◆ Problem description ◆
Every line below containing the word "print" should be found and copied.

*** Stored data Section Begins ***

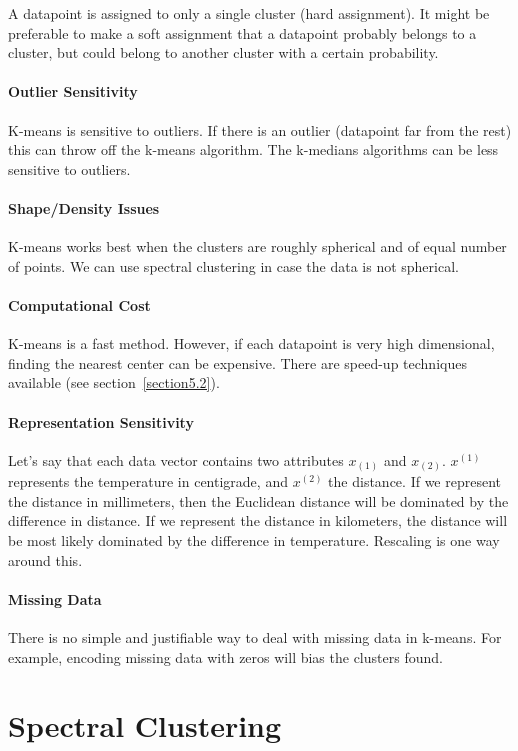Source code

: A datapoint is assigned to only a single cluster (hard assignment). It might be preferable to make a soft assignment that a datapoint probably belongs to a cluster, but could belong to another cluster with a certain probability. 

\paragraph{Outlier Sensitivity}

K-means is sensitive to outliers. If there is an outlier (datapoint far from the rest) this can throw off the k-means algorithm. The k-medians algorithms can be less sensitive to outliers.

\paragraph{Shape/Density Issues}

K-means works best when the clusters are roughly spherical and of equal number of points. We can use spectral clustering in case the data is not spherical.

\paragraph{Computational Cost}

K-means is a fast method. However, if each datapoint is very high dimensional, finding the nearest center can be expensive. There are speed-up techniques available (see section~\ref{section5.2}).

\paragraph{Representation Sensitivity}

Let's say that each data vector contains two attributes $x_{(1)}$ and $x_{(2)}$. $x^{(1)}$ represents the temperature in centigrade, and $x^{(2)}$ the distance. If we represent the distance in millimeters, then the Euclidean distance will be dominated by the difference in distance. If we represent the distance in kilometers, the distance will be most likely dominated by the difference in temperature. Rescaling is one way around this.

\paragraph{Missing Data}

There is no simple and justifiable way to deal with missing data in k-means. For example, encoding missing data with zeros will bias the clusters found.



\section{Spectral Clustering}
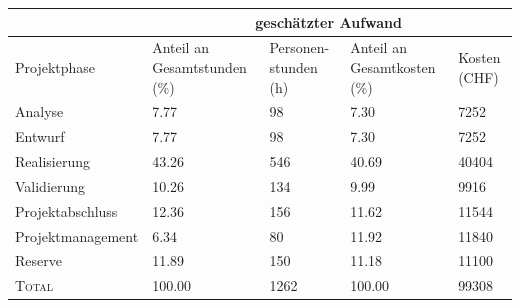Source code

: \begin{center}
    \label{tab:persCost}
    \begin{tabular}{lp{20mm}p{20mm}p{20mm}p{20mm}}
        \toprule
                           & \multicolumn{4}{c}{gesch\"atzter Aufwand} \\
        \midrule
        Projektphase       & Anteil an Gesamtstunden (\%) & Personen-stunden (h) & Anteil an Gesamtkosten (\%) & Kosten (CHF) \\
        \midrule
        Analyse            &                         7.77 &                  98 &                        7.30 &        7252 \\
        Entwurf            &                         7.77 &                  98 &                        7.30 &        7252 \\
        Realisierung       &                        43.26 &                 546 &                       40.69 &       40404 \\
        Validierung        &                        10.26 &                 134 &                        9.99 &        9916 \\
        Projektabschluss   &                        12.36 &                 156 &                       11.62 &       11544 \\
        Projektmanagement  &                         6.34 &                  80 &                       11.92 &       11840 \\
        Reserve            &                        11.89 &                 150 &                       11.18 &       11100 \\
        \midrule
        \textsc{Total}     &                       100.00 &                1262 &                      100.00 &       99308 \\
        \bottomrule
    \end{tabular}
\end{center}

*** Stored data Section Ends ***
*** Stored data Section Begins ***

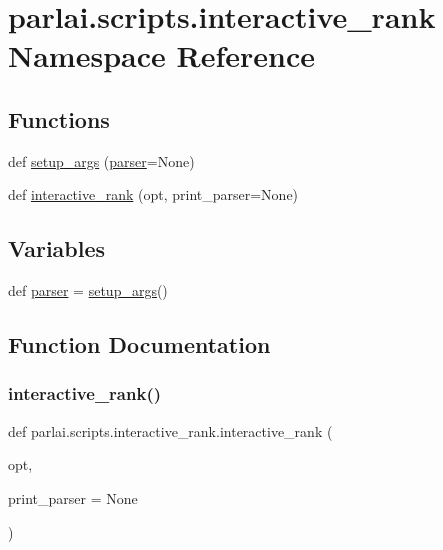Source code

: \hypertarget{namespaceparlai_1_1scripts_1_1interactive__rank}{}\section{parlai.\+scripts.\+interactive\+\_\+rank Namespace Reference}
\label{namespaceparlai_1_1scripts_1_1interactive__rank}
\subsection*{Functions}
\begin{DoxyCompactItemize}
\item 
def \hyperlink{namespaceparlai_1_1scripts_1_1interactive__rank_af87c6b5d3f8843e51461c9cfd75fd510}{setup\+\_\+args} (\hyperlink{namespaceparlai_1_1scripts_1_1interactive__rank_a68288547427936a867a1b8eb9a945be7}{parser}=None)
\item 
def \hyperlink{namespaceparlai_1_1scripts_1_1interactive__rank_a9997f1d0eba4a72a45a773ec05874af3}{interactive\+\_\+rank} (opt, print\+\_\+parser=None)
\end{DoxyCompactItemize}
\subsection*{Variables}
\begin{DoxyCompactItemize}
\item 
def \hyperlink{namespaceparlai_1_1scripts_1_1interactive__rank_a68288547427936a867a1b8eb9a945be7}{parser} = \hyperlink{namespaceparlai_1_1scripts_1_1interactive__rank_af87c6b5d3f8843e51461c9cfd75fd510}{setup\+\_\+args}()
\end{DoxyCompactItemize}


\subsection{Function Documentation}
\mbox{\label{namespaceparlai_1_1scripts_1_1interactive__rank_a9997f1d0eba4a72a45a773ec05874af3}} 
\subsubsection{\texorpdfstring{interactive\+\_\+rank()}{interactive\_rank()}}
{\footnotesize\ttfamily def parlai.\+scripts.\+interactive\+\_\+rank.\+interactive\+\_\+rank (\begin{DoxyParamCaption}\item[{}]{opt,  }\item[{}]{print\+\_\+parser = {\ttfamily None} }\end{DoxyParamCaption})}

*** Stored data Section Ends ***

◆ Solution for this exercise ◆
def \hyperlink{namespaceparlai_1_1scripts_1_1interactive__rank_a9997f1d0eba4a72a45a773ec05874af3}{interactive\+\_\+rank} (opt, print\+\_\+parser=None)
{\footnotesize\ttfamily def parlai.\+scripts.\+interactive\+\_\+rank.\+interactive\+\_\+rank (\begin{DoxyParamCaption}\item[{}]{opt,  }\item[{}]{print\+\_\+parser = {\ttfamily None} }\end{DoxyParamCaption})}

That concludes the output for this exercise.